前回はストーリーマップで、「人材の育成は、スキルの向上とやる気の向上という2つの側面から捉える必要があります。また、人の成長というのは、OJTに投資した量と時間に比例して伸びてゆくものではなく、段々状に伸びてゆくため、時間がかかるのです」ということが、電光掲示板のメッセージだということを説明しましたね。
 
この後、トレーナーと部下は、スキルを伸ばすための具体的なステップを学び、やる気を伸ばすには何をしなければいけないのかを、ともに学び信頼関係を築き業績の向上に貢献してゆくのです。

それでは具体的に「スキルを伸ばす方法」から見てゆきましょう。スキルというのは実際に、必要とされる仕事を早く、性格に、効率よく処理してゆく能力のことですね。

それでは、どういう状態になれば、スキルが身についたということがいえるのでしょうか?

このことを理解していないと、トレーニングをするにしても何をどこまでやればよいかわからないですね。

そこで思い出して欲しいのが、車の運転です。車を運転するには最初、車の構造を教えてもらい、運転のシュミレーションを行い、実際に教官に教えてもらいながら練習して、免許を取ります。

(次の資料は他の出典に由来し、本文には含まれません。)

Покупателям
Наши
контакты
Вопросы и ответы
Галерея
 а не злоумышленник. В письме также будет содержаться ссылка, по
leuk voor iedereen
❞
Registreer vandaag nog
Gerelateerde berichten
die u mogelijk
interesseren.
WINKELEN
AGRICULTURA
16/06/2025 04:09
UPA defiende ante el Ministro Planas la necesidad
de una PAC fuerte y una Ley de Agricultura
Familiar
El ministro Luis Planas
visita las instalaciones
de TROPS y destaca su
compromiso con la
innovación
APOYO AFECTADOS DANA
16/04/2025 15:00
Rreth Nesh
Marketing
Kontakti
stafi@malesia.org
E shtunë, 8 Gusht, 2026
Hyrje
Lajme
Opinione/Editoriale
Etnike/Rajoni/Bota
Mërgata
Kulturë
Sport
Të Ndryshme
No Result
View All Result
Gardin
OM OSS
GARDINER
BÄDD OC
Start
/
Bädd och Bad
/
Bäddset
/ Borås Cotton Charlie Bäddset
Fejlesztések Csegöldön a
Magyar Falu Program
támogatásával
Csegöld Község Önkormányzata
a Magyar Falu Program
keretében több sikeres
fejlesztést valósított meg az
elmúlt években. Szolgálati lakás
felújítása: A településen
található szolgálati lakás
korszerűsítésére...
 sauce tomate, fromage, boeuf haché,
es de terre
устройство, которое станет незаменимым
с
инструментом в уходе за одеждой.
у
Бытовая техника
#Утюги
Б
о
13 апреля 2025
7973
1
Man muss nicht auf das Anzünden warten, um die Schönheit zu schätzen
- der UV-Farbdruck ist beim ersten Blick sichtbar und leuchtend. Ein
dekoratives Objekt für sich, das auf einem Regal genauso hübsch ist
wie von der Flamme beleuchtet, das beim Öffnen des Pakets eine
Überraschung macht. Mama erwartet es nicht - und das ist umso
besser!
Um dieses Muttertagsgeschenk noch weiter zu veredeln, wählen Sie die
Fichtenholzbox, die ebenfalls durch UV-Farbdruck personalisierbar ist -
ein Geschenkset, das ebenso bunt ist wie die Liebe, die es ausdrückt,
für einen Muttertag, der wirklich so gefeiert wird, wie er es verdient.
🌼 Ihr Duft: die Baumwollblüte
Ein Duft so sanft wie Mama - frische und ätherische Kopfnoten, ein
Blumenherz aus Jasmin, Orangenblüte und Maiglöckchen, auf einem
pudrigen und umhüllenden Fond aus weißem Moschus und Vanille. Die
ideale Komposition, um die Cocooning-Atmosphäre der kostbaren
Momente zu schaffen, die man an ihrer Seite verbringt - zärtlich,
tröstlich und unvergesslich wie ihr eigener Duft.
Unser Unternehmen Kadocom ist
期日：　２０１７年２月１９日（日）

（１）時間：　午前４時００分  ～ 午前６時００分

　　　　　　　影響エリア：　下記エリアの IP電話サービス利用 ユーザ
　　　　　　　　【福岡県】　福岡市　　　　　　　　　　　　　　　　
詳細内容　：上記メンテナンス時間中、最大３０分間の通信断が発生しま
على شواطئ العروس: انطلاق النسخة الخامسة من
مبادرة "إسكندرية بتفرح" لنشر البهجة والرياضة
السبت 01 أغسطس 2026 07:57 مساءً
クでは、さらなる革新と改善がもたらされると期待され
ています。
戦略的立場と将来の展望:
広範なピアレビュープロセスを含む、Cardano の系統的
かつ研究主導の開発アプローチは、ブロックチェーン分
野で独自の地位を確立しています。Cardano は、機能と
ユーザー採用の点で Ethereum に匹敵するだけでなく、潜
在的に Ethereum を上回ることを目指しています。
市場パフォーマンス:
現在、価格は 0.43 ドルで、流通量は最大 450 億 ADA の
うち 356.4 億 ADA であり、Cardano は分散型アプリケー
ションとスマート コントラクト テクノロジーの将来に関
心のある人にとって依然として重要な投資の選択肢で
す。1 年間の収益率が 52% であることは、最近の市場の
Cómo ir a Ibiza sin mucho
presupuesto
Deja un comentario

ところが免許をとった後でも、最初はこわごわ注意しながら運転をしていますね。でもいつの間にか、怖がらなくても自然に運転することができるようになり、意識しなくても、ブレーキを踏んだり、ウインカーを出したり、サイドブレーキをかけたりできるようになります。

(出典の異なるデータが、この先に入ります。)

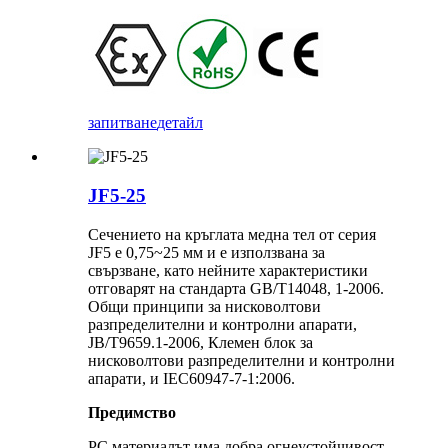
запитване
детайл
JF5-25
Сечението на кръглата медна тел от серия
JF5 е 0,75~25 мм и е използвана за
свързване, като нейните характеристики
отговарят на стандарта GB/T14048, 1-2006.
Общи принципи за нисковолтови
разпределителни и контролни апарати,
JB/T9659.1-2006, Клемен блок за
нисковолтови разпределителни и контролни
апарати, и IEC60947-7-1:2006.
Предимство
PC материалът има добра огнеустойчивост,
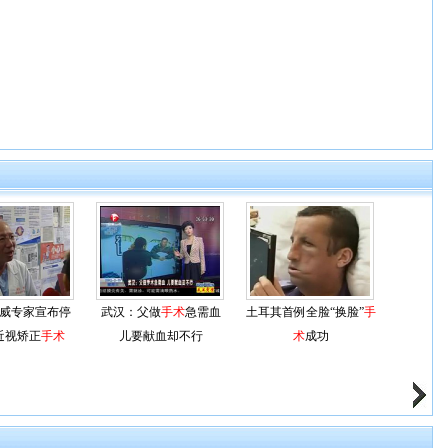
威专家宣布停
武汉：父做
手术
急需血
土耳其首例全脸“换脸”
手
近视矫正
手术
儿要献血却不行
术
成功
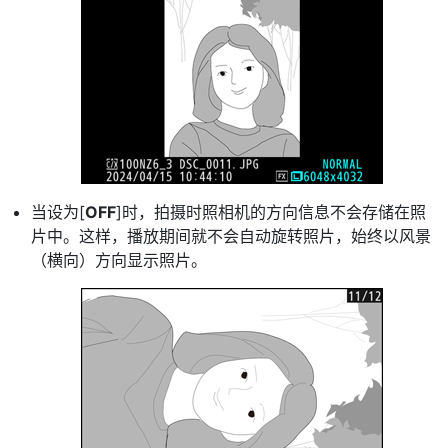
当设为[
OFF
]时，拍摄时照相机的方向信息不会存储在照
片中。这样，播放期间就不会自动旋转照片，始终以风景
（横向）方向显示照片。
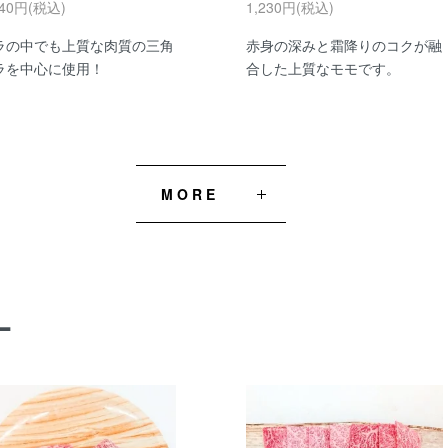
540円(税込)
1,230円(税込)
ラの中でも上質な肉質の三角
赤身の深みと霜降りのコクが融
ラを中心に使用！
合した上質なモモです。
MORE
L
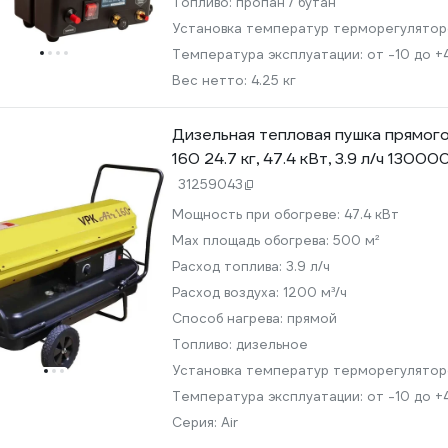
Топливо:
пропан / бутан
Установка температур терморегулято
Температура эксплуатации:
от -10 до +
Вес нетто:
4.25 кг
Дизельная тепловая пушка прямого
160 24.7 кг, 47.4 кВт, 3.9 л/ч 1300
31259043
Мощность при обогреве:
47.4 кВт
Max площадь обогрева:
500 м²
Расход топлива:
3.9 л/ч
Расход воздуха:
1200 м³/ч
Способ нагрева:
прямой
Топливо:
дизельное
Установка температур терморегулято
Температура эксплуатации:
от -10 до +
Серия:
Air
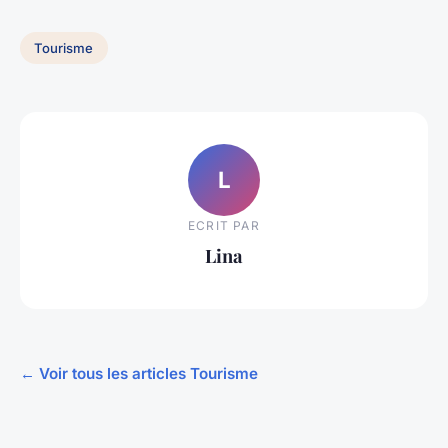
Tourisme
L
ECRIT PAR
Lina
← Voir tous les articles Tourisme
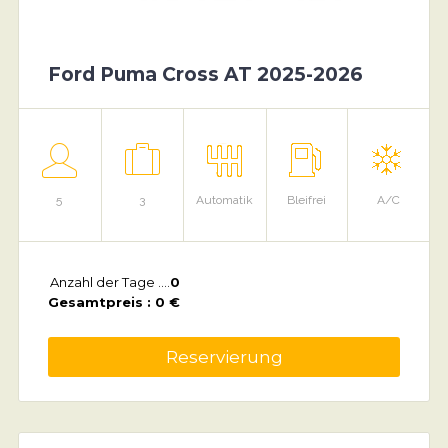
Ford Puma Cross AT 2025-2026
5
3
Automatik
Bleifrei
A/C
Anzahl der Tage ....
0
Gesamtpreis : 0 €
Reservierung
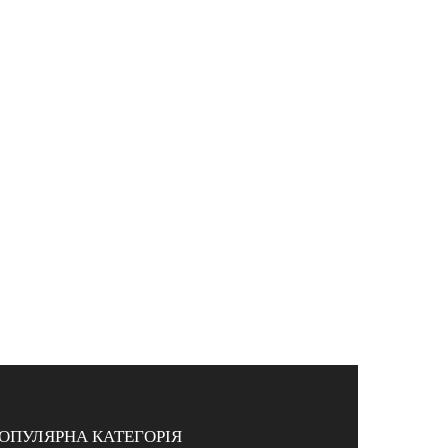
ОПУЛЯРНА КАТЕГОРІЯ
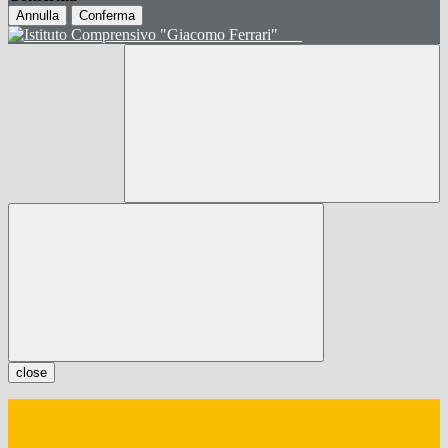
Annulla
Conferma
close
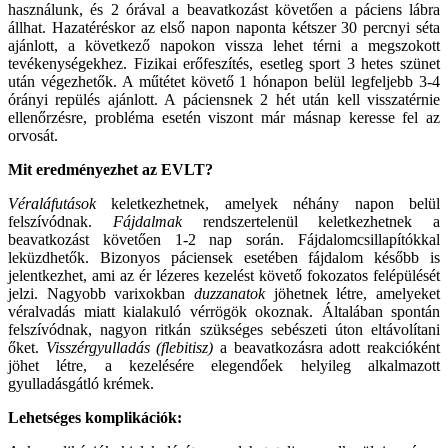
használunk, és 2 órával a beavatkozást követően a páciens lábra
állhat. Hazatéréskor az első napon naponta kétszer 30 percnyi séta
ajánlott, a következő napokon vissza lehet térni a megszokott
tevékenységekhez. Fizikai erőfeszítés, esetleg sport 3 hetes szünet
után végezhetők. A műtétet követő 1 hónapon belül legfeljebb 3-4
órányi repülés ajánlott. A páciensnek 2 hét után kell visszatérnie
ellenőrzésre, probléma esetén viszont már másnap keresse fel az
orvosát.
Mit eredményezhet az EVLT?
Véraláfutások
keletkezhetnek, amelyek néhány napon belül
felszívódnak.
Fájdalmak
rendszertelenül keletkezhetnek a
beavatkozást követően 1-2 nap során. Fájdalomcsillapítókkal
leküzdhetők. Bizonyos páciensek esetében fájdalom később is
jelentkezhet, ami az ér lézeres kezelést követő fokozatos felépülését
jelzi. Nagyobb varixokban
duzzanatok
jöhetnek létre, amelyeket
véralvadás miatt kialakuló vérrögök okoznak. Általában spontán
felszívódnak, nagyon ritkán szükséges sebészeti úton eltávolítani
őket.
Visszérgyulladás (flebitisz)
a beavatkozásra adott reakcióként
jöhet létre, a kezelésére elegendőek helyileg alkalmazott
gyulladásgátló krémek.
Lehetséges komplikációk:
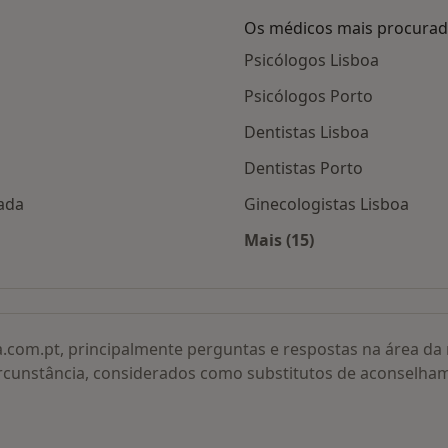
Os médicos mais procura
Psicólogos Lisboa
Psicólogos Porto
Dentistas Lisboa
Dentistas Porto
ada
Ginecologistas Lisboa
Mais (15)
co 1ª sessão por cidade
Mais na categoria: O
a.com.pt, principalmente perguntas e respostas na área d
rcunstância, considerados como substitutos de aconselha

この状態がスキルが身についた状態です。つまり、無意識に必要な行動が取れる状態ですね。

OFFJTでは残念ながら、知識を提供するか、せいぜい、ロールプレイを多く使って、スキルを意識的に使えるレベルにまでしか効果は期待できません。ところが、OJTでは、上野表でいうなら、3と4のレベルまで効果が期待できるわけです。だから、人材育成の基本はOJTなんですね。

効果的なOJTの進め方(3)

今回から、具体的なOJTの進め方について話を進めていきますが、まず、ストーリーマップを見ていただいて、全体の概略を理解してもらいましょう。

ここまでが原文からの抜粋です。